The Federal Bureau of Investigation (FBI) recently issued a warning to potential NFT buyers to beware of bogus websites that use “drainer smart contracts” to steal from crypto wallets.
The scammers either hack social media accounts belonging to real NFT projects or create near-identical profiles capable of misleading casual observers, the FBI says. They then use these accounts to promote fake NFT releases. The posts use compelling language that often stresses terms like “limited supply” to create a false sense of urgency.
The links on the posts can direct potential victims to phishing websites that have been made to look like extensions of actual NFT projects.
Once on the website, visitors are asked to connect their crypto wallets to purchase the bogus NFTs. However, if anyone falls for the scam and links their wallet, they give access to a smart contract designed to siphon any cryptocurrencies or NFTs stored in the wallets.
According to the agency, the scammers then move the stolen assets through several crypto mixers and exchanges to conceal their origin and destination.
The FBI report comes at a time when sales of stolen NFTs are occurring at a faster rate. According to cybersecurity firm PeckShield, stolen NFTs are usually sold within a span of just 165 minutes, and more than 67% are sold on the marketplace Blur. More than 19 percent are sold on OpenSea.

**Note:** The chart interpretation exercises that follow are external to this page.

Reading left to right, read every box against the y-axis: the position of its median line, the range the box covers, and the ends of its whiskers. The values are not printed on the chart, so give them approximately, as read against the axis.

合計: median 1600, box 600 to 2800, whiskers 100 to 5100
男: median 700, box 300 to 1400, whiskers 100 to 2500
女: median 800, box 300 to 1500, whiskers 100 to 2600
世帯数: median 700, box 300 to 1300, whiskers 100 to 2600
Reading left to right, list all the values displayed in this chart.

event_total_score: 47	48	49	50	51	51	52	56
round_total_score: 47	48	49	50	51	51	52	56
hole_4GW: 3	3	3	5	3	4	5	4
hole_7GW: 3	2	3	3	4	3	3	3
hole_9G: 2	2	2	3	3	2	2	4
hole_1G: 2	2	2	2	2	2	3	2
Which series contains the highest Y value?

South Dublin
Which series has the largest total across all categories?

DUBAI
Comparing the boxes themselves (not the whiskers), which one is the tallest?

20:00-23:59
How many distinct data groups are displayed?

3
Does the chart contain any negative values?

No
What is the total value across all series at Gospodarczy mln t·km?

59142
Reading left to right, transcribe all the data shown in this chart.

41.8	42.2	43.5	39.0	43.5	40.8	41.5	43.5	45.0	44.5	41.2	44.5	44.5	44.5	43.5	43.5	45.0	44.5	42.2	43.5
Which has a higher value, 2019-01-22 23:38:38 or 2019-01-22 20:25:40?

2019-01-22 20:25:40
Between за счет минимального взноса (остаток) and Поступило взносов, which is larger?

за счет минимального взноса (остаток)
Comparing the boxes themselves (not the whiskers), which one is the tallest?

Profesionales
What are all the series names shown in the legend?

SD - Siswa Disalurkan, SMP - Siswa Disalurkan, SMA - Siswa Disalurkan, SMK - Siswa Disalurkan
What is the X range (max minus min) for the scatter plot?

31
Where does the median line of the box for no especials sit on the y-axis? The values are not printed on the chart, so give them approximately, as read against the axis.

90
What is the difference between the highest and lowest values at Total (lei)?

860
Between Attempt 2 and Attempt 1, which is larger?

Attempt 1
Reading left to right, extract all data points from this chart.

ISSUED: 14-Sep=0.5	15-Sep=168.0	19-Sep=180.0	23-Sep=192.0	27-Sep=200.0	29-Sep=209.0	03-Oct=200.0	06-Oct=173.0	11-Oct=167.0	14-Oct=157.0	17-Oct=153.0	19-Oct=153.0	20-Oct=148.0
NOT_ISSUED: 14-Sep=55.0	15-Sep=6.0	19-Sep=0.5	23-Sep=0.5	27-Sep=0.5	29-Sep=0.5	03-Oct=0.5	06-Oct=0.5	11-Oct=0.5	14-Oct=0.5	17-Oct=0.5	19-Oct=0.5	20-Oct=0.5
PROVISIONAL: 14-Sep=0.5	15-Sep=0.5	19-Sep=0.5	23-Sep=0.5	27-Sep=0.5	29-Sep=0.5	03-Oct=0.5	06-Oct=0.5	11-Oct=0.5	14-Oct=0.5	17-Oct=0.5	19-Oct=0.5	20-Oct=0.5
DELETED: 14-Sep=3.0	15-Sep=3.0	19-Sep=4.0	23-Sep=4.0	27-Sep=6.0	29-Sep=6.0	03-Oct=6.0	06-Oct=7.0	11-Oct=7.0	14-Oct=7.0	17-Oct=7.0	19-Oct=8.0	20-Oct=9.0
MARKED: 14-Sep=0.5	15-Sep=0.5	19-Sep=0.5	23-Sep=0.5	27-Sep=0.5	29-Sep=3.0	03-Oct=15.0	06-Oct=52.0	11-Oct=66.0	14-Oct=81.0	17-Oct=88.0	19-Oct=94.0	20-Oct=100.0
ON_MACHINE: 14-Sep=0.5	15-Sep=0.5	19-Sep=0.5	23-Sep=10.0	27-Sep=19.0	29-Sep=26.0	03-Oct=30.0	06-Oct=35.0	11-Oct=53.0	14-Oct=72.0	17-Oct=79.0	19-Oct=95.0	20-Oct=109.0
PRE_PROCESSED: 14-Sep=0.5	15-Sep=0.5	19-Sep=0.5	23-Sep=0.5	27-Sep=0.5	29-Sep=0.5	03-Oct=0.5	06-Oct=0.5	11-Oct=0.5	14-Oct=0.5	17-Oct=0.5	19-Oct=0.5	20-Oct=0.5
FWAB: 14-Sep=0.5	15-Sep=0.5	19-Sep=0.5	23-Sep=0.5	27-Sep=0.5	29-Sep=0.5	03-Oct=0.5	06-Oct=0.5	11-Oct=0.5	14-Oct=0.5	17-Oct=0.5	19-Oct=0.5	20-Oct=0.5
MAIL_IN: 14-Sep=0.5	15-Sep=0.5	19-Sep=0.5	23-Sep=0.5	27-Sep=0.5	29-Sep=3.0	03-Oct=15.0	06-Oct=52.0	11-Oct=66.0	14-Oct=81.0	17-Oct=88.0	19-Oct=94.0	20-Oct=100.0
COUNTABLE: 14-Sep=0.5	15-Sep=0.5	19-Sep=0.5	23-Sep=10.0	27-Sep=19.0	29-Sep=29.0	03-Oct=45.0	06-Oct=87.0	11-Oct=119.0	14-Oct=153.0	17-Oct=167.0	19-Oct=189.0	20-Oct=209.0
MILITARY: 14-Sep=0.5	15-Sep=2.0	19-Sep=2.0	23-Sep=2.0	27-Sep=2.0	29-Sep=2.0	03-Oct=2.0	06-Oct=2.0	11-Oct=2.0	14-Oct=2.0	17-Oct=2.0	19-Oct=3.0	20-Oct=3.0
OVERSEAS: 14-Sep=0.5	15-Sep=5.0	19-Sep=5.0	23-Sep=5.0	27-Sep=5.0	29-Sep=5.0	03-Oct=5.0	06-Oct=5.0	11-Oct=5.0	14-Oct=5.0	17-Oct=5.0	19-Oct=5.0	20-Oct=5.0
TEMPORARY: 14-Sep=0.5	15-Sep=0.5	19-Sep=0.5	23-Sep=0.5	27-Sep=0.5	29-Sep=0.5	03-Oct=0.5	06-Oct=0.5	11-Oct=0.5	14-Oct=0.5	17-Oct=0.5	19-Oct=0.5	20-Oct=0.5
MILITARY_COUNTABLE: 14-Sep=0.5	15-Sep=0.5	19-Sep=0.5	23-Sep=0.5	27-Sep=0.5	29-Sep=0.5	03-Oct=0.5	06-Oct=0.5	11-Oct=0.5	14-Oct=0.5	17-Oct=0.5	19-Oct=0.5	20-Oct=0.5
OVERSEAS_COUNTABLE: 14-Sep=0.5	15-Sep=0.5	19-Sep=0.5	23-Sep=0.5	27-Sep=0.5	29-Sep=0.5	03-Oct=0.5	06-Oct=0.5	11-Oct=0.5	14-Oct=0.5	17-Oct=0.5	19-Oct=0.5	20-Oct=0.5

Roughly $1.73 million worth of NFTs were stolen in July — significantly less than the $16.2 million that was reported stolen in February.
Given the growing prevalence of these attacks, the FBI issued several tips for crypto users to protect themselves. Chief among them was the need to thoroughly research any so-called “surprise” opportunity before taking it up.
Social media accounts promoting airdrops or NFT sales are also suspect. The FBI advises that checking out different spellings, the number and quality of followers, and account histories, could help users determine whether social media accounts were genuine or fake.
The agency also cautioned crypto users to confirm whether any websites they visit are real or cloned.